- [What is required]:
Show each line in the listing below that contains the word "Räume".
⟨
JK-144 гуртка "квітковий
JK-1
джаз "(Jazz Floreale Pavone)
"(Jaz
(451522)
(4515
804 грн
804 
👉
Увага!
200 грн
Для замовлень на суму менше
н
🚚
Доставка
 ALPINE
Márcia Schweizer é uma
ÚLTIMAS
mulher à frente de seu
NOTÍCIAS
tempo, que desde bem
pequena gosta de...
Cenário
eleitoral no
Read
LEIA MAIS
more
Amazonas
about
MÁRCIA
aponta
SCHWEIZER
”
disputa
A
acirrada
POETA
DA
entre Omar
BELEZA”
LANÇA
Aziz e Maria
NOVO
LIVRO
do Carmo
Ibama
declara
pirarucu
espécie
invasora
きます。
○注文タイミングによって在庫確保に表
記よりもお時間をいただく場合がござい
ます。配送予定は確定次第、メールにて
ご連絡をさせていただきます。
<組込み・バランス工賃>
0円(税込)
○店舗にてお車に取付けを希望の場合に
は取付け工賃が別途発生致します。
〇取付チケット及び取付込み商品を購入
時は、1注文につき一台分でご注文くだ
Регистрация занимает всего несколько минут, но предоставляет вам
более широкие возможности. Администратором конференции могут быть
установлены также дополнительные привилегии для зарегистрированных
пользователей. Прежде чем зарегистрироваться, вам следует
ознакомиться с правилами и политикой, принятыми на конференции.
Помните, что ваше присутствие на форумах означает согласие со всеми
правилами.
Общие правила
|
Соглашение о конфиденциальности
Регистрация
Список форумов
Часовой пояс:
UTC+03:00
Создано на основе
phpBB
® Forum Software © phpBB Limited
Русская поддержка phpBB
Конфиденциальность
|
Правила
⟩
⟨
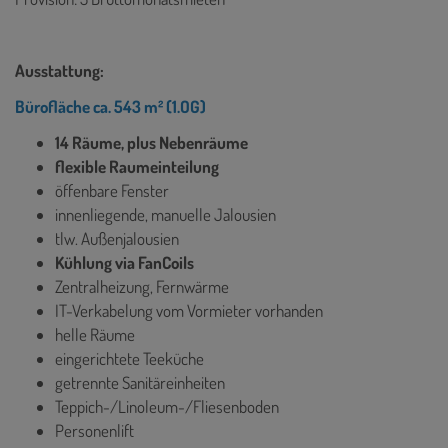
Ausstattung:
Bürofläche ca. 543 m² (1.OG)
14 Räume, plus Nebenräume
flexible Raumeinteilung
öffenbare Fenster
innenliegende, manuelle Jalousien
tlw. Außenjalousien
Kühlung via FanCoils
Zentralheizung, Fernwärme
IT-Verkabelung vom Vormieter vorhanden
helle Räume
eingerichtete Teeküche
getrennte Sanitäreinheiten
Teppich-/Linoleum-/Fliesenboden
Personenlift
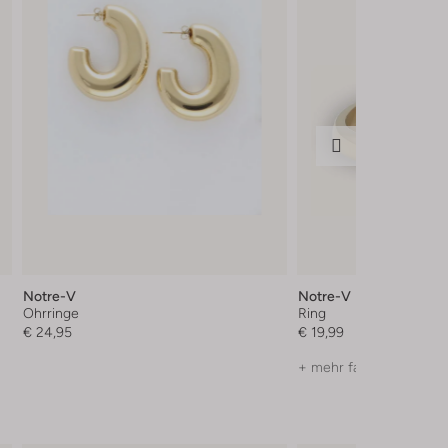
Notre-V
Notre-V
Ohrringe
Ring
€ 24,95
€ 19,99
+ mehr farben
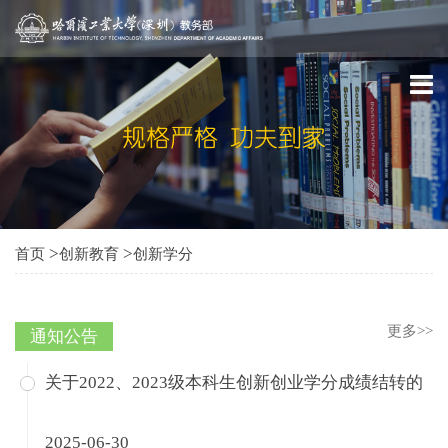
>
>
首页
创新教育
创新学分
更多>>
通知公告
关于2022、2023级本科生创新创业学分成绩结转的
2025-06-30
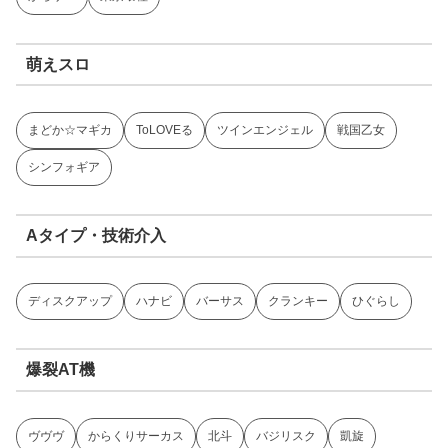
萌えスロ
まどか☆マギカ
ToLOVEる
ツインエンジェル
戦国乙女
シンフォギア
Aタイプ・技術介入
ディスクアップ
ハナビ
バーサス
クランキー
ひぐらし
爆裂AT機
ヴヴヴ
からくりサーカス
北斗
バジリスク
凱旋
⟩
- [Output for this task]:
14 Räume, plus Nebenräume
helle Räume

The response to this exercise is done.